Today is the 100th anniversary of the fire at the Triangle Waist Company in New York City. On March 25, 1911, a fire broke out on the 8th floor of the factory. Workers tried to put it out, to no avail—and as the fire spread through the building, which was meant to be fireproof, so did panic. In a Shakespearean twist, a locked door and a phone left off the hook contributed to the high fatality count, which included as many as 54 people who jumped from the top of the 10-story building. It didn't help that the firemen's ladders only reached the sixth story. The ensuing trial brought about labor reforms and workplace safety regulations, though the factory owners were found not guilty.
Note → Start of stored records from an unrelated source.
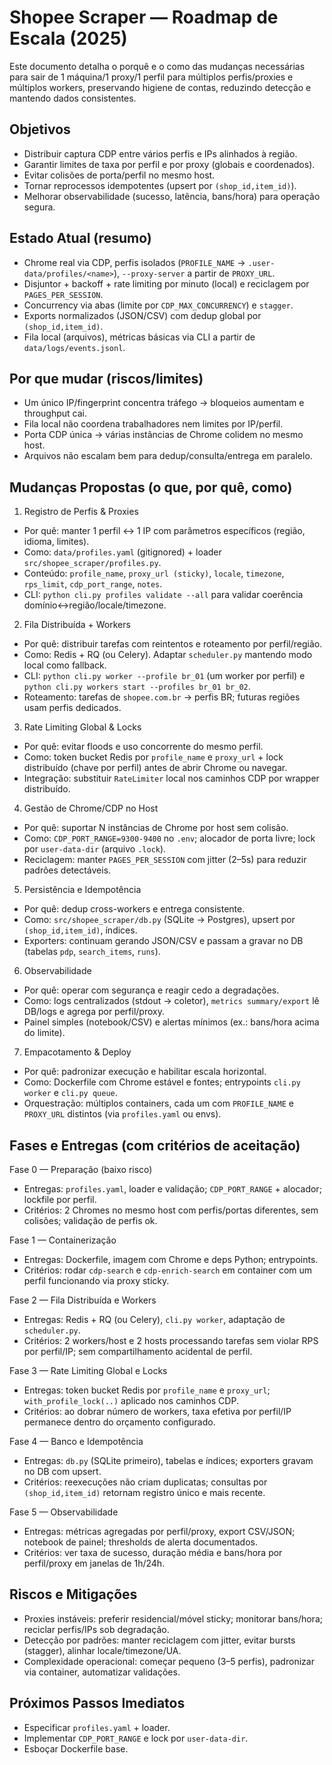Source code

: # Shopee Scraper — Roadmap de Escala (2025)

Este documento detalha o porquê e o como das mudanças necessárias para sair de 1 máquina/1 proxy/1 perfil para múltiplos perfis/proxies e múltiplos workers, preservando higiene de contas, reduzindo detecção e mantendo dados consistentes.

## Objetivos
- Distribuir captura CDP entre vários perfis e IPs alinhados à região.
- Garantir limites de taxa por perfil e por proxy (globais e coordenados).
- Evitar colisões de porta/perfil no mesmo host.
- Tornar reprocessos idempotentes (upsert por `(shop_id,item_id)`).
- Melhorar observabilidade (sucesso, latência, bans/hora) para operação segura.

## Estado Atual (resumo)
- Chrome real via CDP, perfis isolados (`PROFILE_NAME` → `.user-data/profiles/<name>`), `--proxy-server` a partir de `PROXY_URL`.
- Disjuntor + backoff + rate limiting por minuto (local) e reciclagem por `PAGES_PER_SESSION`.
- Concurrency via abas (limite por `CDP_MAX_CONCURRENCY`) e `stagger`.
- Exports normalizados (JSON/CSV) com dedup global por `(shop_id,item_id)`.
- Fila local (arquivos), métricas básicas via CLI a partir de `data/logs/events.jsonl`.

## Por que mudar (riscos/limites)
- Um único IP/fingerprint concentra tráfego → bloqueios aumentam e throughput cai.
- Fila local não coordena trabalhadores nem limites por IP/perfil.
- Porta CDP única → várias instâncias de Chrome colidem no mesmo host.
- Arquivos não escalam bem para dedup/consulta/entrega em paralelo.

## Mudanças Propostas (o que, por quê, como)

1) Registro de Perfis & Proxies
- Por quê: manter 1 perfil ↔ 1 IP com parâmetros específicos (região, idioma, limites).
- Como: `data/profiles.yaml` (gitignored) + loader `src/shopee_scraper/profiles.py`.
- Conteúdo: `profile_name`, `proxy_url (sticky)`, `locale`, `timezone`, `rps_limit`, `cdp_port_range`, `notes`.
- CLI: `python cli.py profiles validate --all` para validar coerência domínio↔região/locale/timezone.

2) Fila Distribuída + Workers
- Por quê: distribuir tarefas com reintentos e roteamento por perfil/região.
- Como: Redis + RQ (ou Celery). Adaptar `scheduler.py` mantendo modo local como fallback.
- CLI: `python cli.py worker --profile br_01` (um worker por perfil) e `python cli.py workers start --profiles br_01 br_02`.
- Roteamento: tarefas de `shopee.com.br` → perfis BR; futuras regiões usam perfis dedicados.

3) Rate Limiting Global & Locks
- Por quê: evitar floods e uso concorrente do mesmo perfil.
- Como: token bucket Redis por `profile_name` e `proxy_url` + lock distribuído (chave por perfil) antes de abrir Chrome ou navegar.
- Integração: substituir `RateLimiter` local nos caminhos CDP por wrapper distribuído.

4) Gestão de Chrome/CDP no Host
- Por quê: suportar N instâncias de Chrome por host sem colisão.
- Como: `CDP_PORT_RANGE=9300-9400` no `.env`; alocador de porta livre; lock por `user-data-dir` (arquivo `.lock`).
- Reciclagem: manter `PAGES_PER_SESSION` com jitter (2–5s) para reduzir padrões detectáveis.

5) Persistência e Idempotência
- Por quê: dedup cross-workers e entrega consistente.
- Como: `src/shopee_scraper/db.py` (SQLite → Postgres), upsert por `(shop_id,item_id)`, índices.
- Exporters: continuam gerando JSON/CSV e passam a gravar no DB (tabelas `pdp`, `search_items`, `runs`).

6) Observabilidade
- Por quê: operar com segurança e reagir cedo a degradações.
- Como: logs centralizados (stdout → coletor), `metrics summary/export` lê DB/logs e agrega por perfil/proxy.
- Painel simples (notebook/CSV) e alertas mínimos (ex.: bans/hora acima do limite).

7) Empacotamento & Deploy
- Por quê: padronizar execução e habilitar escala horizontal.
- Como: Dockerfile com Chrome estável e fontes; entrypoints `cli.py worker` e `cli.py queue`.
- Orquestração: múltiplos containers, cada um com `PROFILE_NAME` e `PROXY_URL` distintos (via `profiles.yaml` ou envs).

## Fases e Entregas (com critérios de aceitação)

Fase 0 — Preparação (baixo risco)
- Entregas: `profiles.yaml`, loader e validação; `CDP_PORT_RANGE` + alocador; lockfile por perfil.
- Critérios: 2 Chromes no mesmo host com perfis/portas diferentes, sem colisões; validação de perfis ok.

Fase 1 — Containerização
- Entregas: Dockerfile, imagem com Chrome e deps Python; entrypoints.
- Critérios: rodar `cdp-search` e `cdp-enrich-search` em container com um perfil funcionando via proxy sticky.

Fase 2 — Fila Distribuída e Workers
- Entregas: Redis + RQ (ou Celery), `cli.py worker`, adaptação de `scheduler.py`.
- Critérios: 2 workers/host e 2 hosts processando tarefas sem violar RPS por perfil/IP; sem compartilhamento acidental de perfil.

Fase 3 — Rate Limiting Global e Locks
- Entregas: token bucket Redis por `profile_name` e `proxy_url`; `with_profile_lock(..)` aplicado nos caminhos CDP.
- Critérios: ao dobrar número de workers, taxa efetiva por perfil/IP permanece dentro do orçamento configurado.

Fase 4 — Banco e Idempotência
- Entregas: `db.py` (SQLite primeiro), tabelas e índices; exporters gravam no DB com upsert.
- Critérios: reexecuções não criam duplicatas; consultas por `(shop_id,item_id)` retornam registro único e mais recente.

Fase 5 — Observabilidade
- Entregas: métricas agregadas por perfil/proxy, export CSV/JSON; notebook de painel; thresholds de alerta documentados.
- Critérios: ver taxa de sucesso, duração média e bans/hora por perfil/proxy em janelas de 1h/24h.

## Riscos e Mitigações
- Proxies instáveis: preferir residencial/móvel sticky; monitorar bans/hora; reciclar perfis/IPs sob degradação.
- Detecção por padrões: manter reciclagem com jitter, evitar bursts (stagger), alinhar locale/timezone/UA.
- Complexidade operacional: começar pequeno (3–5 perfis), padronizar via container, automatizar validações.

## Próximos Passos Imediatos
- Especificar `profiles.yaml` + loader.
- Implementar `CDP_PORT_RANGE` e lock por `user-data-dir`.
- Esboçar Dockerfile base.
The Triangle fire stood as the worst workplace disaster in American history until September 11, 2001. And, for those of you waiting for the literary tie-in, it has inspired at least two memorable books: one fiction, one nonfiction.
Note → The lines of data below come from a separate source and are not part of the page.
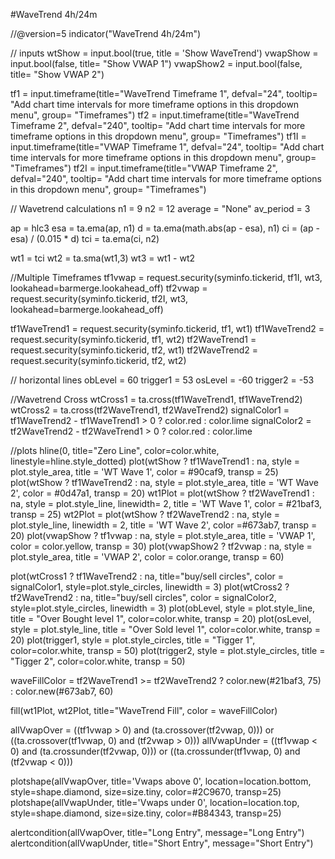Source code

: #WaveTrend 4h/24m

//@version=5
indicator("WaveTrend 4h/24m")

// inputs
wtShow = input.bool(true, title = 'Show WaveTrend')
vwapShow = input.bool(false, title= "Show VWAP 1")
vwapShow2 = input.bool(false, title= "Show VWAP 2")

tf1 = input.timeframe(title="WaveTrend Timeframe 1", defval="24", tooltip= "Add chart time intervals for more timeframe options in this dropdown menu", group= "Timeframes")
tf2 = input.timeframe(title="WaveTrend Timeframe 2", defval="240", tooltip= "Add chart time intervals for more timeframe options in this dropdown menu", group= "Timeframes")
tf1I = input.timeframe(title="VWAP Timeframe 1", defval="24", tooltip= "Add chart time intervals for more timeframe options in this dropdown menu", group= "Timeframes")
tf2I = input.timeframe(title="VWAP Timeframe 2", defval="240", tooltip= "Add chart time intervals for more timeframe options in this dropdown menu", group= "Timeframes")


// Wavetrend calculations 
n1 = 9
n2 = 12
average = "None"
av_period = 3

ap = hlc3 
esa = ta.ema(ap, n1)
d = ta.ema(math.abs(ap - esa), n1)
ci = (ap - esa) / (0.015 * d)
tci = ta.ema(ci, n2)

wt1 = tci
wt2 = ta.sma(wt1,3)
wt3 = wt1 - wt2

//Multiple Timeframes
tf1vwap = request.security(syminfo.tickerid, tf1I, wt3, lookahead=barmerge.lookahead_off)
tf2vwap = request.security(syminfo.tickerid, tf2I, wt3, lookahead=barmerge.lookahead_off)


tf1WaveTrend1 = request.security(syminfo.tickerid, tf1, wt1)
tf1WaveTrend2 = request.security(syminfo.tickerid, tf1, wt2)
tf2WaveTrend1 = request.security(syminfo.tickerid, tf2, wt1)
tf2WaveTrend2 = request.security(syminfo.tickerid, tf2, wt2)
    
// horizontal lines
obLevel = 60
trigger1 = 53
osLevel = -60
trigger2 = -53

//Wavetrend Cross
wtCross1 = ta.cross(tf1WaveTrend1, tf1WaveTrend2)
wtCross2 = ta.cross(tf2WaveTrend1, tf2WaveTrend2)
signalColor1 = tf1WaveTrend2 - tf1WaveTrend1 > 0 ? color.red : color.lime
signalColor2 = tf2WaveTrend2 - tf2WaveTrend1 > 0 ? color.red : color.lime

//plots
hline(0, title="Zero Line", color=color.white, linestyle=hline.style_dotted)
plot(wtShow ? tf1WaveTrend1 : na, style = plot.style_area, title = 'WT Wave 1', color = #90caf9, transp = 25)
plot(wtShow ? tf1WaveTrend2 : na, style = plot.style_area, title = 'WT Wave 2', color = #0d47a1, transp = 20)
wt1Plot = plot(wtShow ? tf2WaveTrend1 : na, style = plot.style_line, linewidth= 2, title = 'WT Wave 1', color = #21baf3, transp = 25)
wt2Plot = plot(wtShow ? tf2WaveTrend2 : na, style = plot.style_line, linewidth = 2, title = 'WT Wave 2', color =#673ab7, transp = 20)
plot(vwapShow ? tf1vwap : na, style = plot.style_area, title = 'VWAP 1', color = color.yellow, transp = 30)
plot(vwapShow2 ? tf2vwap : na, style = plot.style_area, title = 'VWAP 2', color = color.orange, transp = 60)

plot(wtCross1 ? tf1WaveTrend2 : na, title="buy/sell circles", color = signalColor1, style=plot.style_circles, linewidth = 3)
plot(wtCross2 ? tf2WaveTrend2 : na, title="buy/sell circles", color = signalColor2, style=plot.style_circles, linewidth = 3)
plot(obLevel, style = plot.style_line, title = "Over Bought level 1", color=color.white, transp = 20)
plot(osLevel, style = plot.style_line, title = "Over Sold level 1", color=color.white, transp = 20)
plot(trigger1, style = plot.style_circles, title = "Tigger 1", color=color.white, transp = 50)
plot(trigger2, style = plot.style_circles, title = "Tigger 2", color=color.white, transp = 50)

waveFillColor = tf2WaveTrend1 >= tf2WaveTrend2 ? color.new(#21baf3, 75) : color.new(#673ab7, 60)

fill(wt1Plot, wt2Plot, title="WaveTrend Fill", color = waveFillColor)

allVwapOver = ((tf1vwap > 0) and (ta.crossover(tf2vwap, 0))) or ((ta.crossover(tf1vwap, 0) and (tf2vwap > 0)))
allVwapUnder = ((tf1vwap < 0) and (ta.crossunder(tf2vwap, 0))) or ((ta.crossunder(tf1vwap, 0) and (tf2vwap < 0)))

plotshape(allVwapOver, title='Vwaps above 0', location=location.bottom, style=shape.diamond, size=size.tiny, color=#2C9670, transp=25)
plotshape(allVwapUnder, title='Vwaps under 0', location=location.top, style=shape.diamond, size=size.tiny, color=#B84343, transp=25)

alertcondition(allVwapOver, title="Long Entry", message="Long Entry")
alertcondition(allVwapUnder, title="Short Entry", message="Short Entry")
Katharine Weber's Triangle: A Novel was inspired both by the author's family history (her grandmother once worked at the factory, though she left two years before the fateful day) and her fascination with the testimony of one of the survivors. In her 2006 Behind the Book piece for us, she wrote that Rose Freedman "told her story countless times. What would that be like, telling your story again and again, for 90 years, the story of the day you didn't die?"

In David Von Drehle's Triangle: The Fire that Changed America, journalist Von Drehle went through the complete testimony from the trial as well as documents from survivor to create an authoritative account of the disaster that our BookPage reviewer called "powerful."

"CBS Sunday Morning" recently did a piece on the fire, highlighting Michael Hirsch, who recently identified of all 146 people who died in the fire; a woman whose 21-year-old aunt saved several women before becoming trapped in the building herself (like many others, she jumped to her death); and a descendant of the Blanck family, who owned the factory and who moved away and changed the spelling of their last name in the wake of the trial.

As a fan of novels about real-life events (and a fan of Katharine Weber), I devoured Triangle: A Novel back when it was published. Do you like reading fiction based on real life, or would you have gone with the nonfiction account?